Like doctors, nurses are trained to help people heal from their illnesses and injuries and to focus on facilitating a cure. But sometimes, a cure is no longer an option, and the focus of care shifts to comfort measures, or what is called palliative care. Hospice and palliative care focus on the physical, emotional and spiritual needs of a patient facing a life-threatening illness. And it's a specialty where nurses really get to use their strengths as caregivers.
Treat the Symptoms
When a doctor recommends hospice because a patient has a prognosis of six months or less to live, besides the fear of dying, a person's greatest concern is avoiding pain. Not only is there a great possibility of physical pain, but other symptoms may arise from chronic or acute illnesses such as nausea, diarrhea, respiratory difficulties and severe anxiety. Palliative care means keeping these symptoms in check without oversedating the patient. It's a fine balance, but hospice nurses excel at doing this on a day-to-day basis. They are true experts when it comes to titrating pain medication to get maximum results with minimal side effects.

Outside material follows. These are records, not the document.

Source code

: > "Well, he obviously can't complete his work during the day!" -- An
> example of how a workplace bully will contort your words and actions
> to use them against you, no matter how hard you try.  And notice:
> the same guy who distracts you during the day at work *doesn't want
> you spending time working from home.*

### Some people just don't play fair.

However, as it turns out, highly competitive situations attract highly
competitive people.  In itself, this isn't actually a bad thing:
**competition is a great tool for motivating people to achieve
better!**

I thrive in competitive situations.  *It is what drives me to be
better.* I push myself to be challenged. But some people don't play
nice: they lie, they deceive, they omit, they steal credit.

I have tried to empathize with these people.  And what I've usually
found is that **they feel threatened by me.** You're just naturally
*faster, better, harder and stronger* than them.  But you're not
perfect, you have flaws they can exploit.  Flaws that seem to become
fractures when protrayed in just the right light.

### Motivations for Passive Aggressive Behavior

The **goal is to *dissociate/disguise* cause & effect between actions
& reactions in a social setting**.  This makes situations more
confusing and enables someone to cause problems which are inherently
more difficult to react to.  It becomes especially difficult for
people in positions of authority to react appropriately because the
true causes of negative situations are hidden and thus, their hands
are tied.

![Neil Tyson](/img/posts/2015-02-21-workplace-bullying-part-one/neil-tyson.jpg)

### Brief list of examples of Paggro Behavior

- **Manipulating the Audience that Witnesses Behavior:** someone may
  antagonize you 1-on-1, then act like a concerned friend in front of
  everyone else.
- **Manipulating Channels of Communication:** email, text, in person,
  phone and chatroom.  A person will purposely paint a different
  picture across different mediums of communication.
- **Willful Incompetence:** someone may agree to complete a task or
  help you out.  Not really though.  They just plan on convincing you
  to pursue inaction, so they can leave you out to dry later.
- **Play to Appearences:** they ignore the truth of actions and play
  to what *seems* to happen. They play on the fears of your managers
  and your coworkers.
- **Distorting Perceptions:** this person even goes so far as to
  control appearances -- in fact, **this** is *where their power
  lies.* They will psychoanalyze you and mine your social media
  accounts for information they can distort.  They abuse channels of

Hospice and palliative care nurses also specialize in educating the patient and families about the use of narcotics, addressing their fears about sedation and addiction. You'd be amazed at how many people are concerned with addiction — even with end-stage cancers. Nurses also educate their patients and families about new ideas in symptom management, such as using seizure medications to help treat nerve pain. The educational aspect of your role may even extend beyond your patients and families. As a nurse, you usually won't experience much difficulty in getting your hospice doctors on board with a recommended treatment, but if you have to go to an outside primary physician, you'll also have to educate the doctor regarding progressive methods of symptom management.
Lean on Me
Physical symptoms are just one aspect of hospice and palliative care. This specialty prides itself in providing holistic patient care more than any other. Nurses will often find themselves spending as much time — and sometimes more — acting as the emotional support for their patients rather than addressing medical needs. Emotions and stress run high with the shock of a terminal diagnosis and the harsh reality of facing death. Don't be surprised if some of your patients lean on you for support and advice more than their families — or even turn to you for spiritual support, despite the availability of chaplains.
All in the Family
Not only will the patient often turn to you to be their emotional rock, but don't be surprised if the whole family does the same. In times like this, you'll often find that neither the patient nor the family want to burden each other with their fears or ask tough questions about how much time they have left. ( And you will get asked that a lot.) You will become a family counselor in many cases.
Many people ask hospice nurses how they can do the job they do without becoming depressed. Hospice can be one of the most rewarding specialties in nursing, as you help people die with comfort and dignity, providing their families with peace of mind.